* **PROBLEM REQUIREMENTS**:
Render the rows below as a two-column CSV with the columns "prompt" and "answer", one line per row, each value in its own quoted field with any line breaks turned into spaces.

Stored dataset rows
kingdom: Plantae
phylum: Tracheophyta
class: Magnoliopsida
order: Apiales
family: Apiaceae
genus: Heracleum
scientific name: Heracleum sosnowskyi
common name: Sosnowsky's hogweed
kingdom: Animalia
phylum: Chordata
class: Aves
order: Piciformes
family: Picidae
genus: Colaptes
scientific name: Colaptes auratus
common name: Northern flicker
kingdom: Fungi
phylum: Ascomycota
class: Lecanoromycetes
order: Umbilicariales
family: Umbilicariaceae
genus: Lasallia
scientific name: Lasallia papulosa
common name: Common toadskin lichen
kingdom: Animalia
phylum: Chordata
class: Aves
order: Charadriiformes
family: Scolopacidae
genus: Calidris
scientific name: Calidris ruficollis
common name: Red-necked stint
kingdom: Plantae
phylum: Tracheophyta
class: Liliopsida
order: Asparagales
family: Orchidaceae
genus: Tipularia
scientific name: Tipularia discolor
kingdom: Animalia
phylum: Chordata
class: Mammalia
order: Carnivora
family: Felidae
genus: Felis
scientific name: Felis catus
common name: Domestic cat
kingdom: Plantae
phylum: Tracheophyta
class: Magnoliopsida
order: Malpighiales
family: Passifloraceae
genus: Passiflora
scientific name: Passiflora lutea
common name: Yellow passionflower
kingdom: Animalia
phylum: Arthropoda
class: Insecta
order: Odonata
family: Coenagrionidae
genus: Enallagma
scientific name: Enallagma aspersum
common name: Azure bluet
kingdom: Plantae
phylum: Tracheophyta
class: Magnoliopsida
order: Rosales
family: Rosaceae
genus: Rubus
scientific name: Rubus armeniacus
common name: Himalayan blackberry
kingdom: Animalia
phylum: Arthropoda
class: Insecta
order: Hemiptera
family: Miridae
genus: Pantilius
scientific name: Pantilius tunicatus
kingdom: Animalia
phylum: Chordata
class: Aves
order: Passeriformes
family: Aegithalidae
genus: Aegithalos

* **FULL SOLUTION**:
prompt,answer
"kingdom:","Plantae"
"phylum:","Tracheophyta"
"class:","Magnoliopsida"
"order:","Apiales"
"family:","Apiaceae"
"genus:","Heracleum"
"scientific name:","Heracleum sosnowskyi"
"common name:","Sosnowsky's hogweed"
"kingdom:","Animalia"
"phylum:","Chordata"
"class:","Aves"
"order:","Piciformes"
"family:","Picidae"
"genus:","Colaptes"
"scientific name:","Colaptes auratus"
"common name:","Northern flicker"
"kingdom:","Fungi"
"phylum:","Ascomycota"
"class:","Lecanoromycetes"
"order:","Umbilicariales"
"family:","Umbilicariaceae"
"genus:","Lasallia"
"scientific name:","Lasallia papulosa"
"common name:","Common toadskin lichen"
"kingdom:","Animalia"
"phylum:","Chordata"
"class:","Aves"
"order:","Charadriiformes"
"family:","Scolopacidae"
"genus:","Calidris"
"scientific name:","Calidris ruficollis"
"common name:","Red-necked stint"
"kingdom:","Plantae"
"phylum:","Tracheophyta"
"class:","Liliopsida"
"order:","Asparagales"
"family:","Orchidaceae"
"genus:","Tipularia"
"scientific name:","Tipularia discolor"
"kingdom:","Animalia"
"phylum:","Chordata"
"class:","Mammalia"
"order:","Carnivora"
"family:","Felidae"
"genus:","Felis"
"scientific name:","Felis catus"
"common name:","Domestic cat"
"kingdom:","Plantae"
"phylum:","Tracheophyta"
"class:","Magnoliopsida"
"order:","Malpighiales"
"family:","Passifloraceae"
"genus:","Passiflora"
"scientific name:","Passiflora lutea"
"common name:","Yellow passionflower"
"kingdom:","Animalia"
"phylum:","Arthropoda"
"class:","Insecta"
"order:","Odonata"
"family:","Coenagrionidae"
"genus:","Enallagma"
"scientific name:","Enallagma aspersum"
"common name:","Azure bluet"
"kingdom:","Plantae"
"phylum:","Tracheophyta"
"class:","Magnoliopsida"
"order:","Rosales"
"family:","Rosaceae"
"genus:","Rubus"
"scientific name:","Rubus armeniacus"
"common name:","Himalayan blackberry"
"kingdom:","Animalia"
"phylum:","Arthropoda"
"class:","Insecta"
"order:","Hemiptera"
"family:","Miridae"
"genus:","Pantilius"
"scientific name:","Pantilius tunicatus"
"kingdom:","Animalia"
"phylum:","Chordata"
"class:","Aves"
"order:","Passeriformes"
"family:","Aegithalidae"
"genus:","Aegithalos"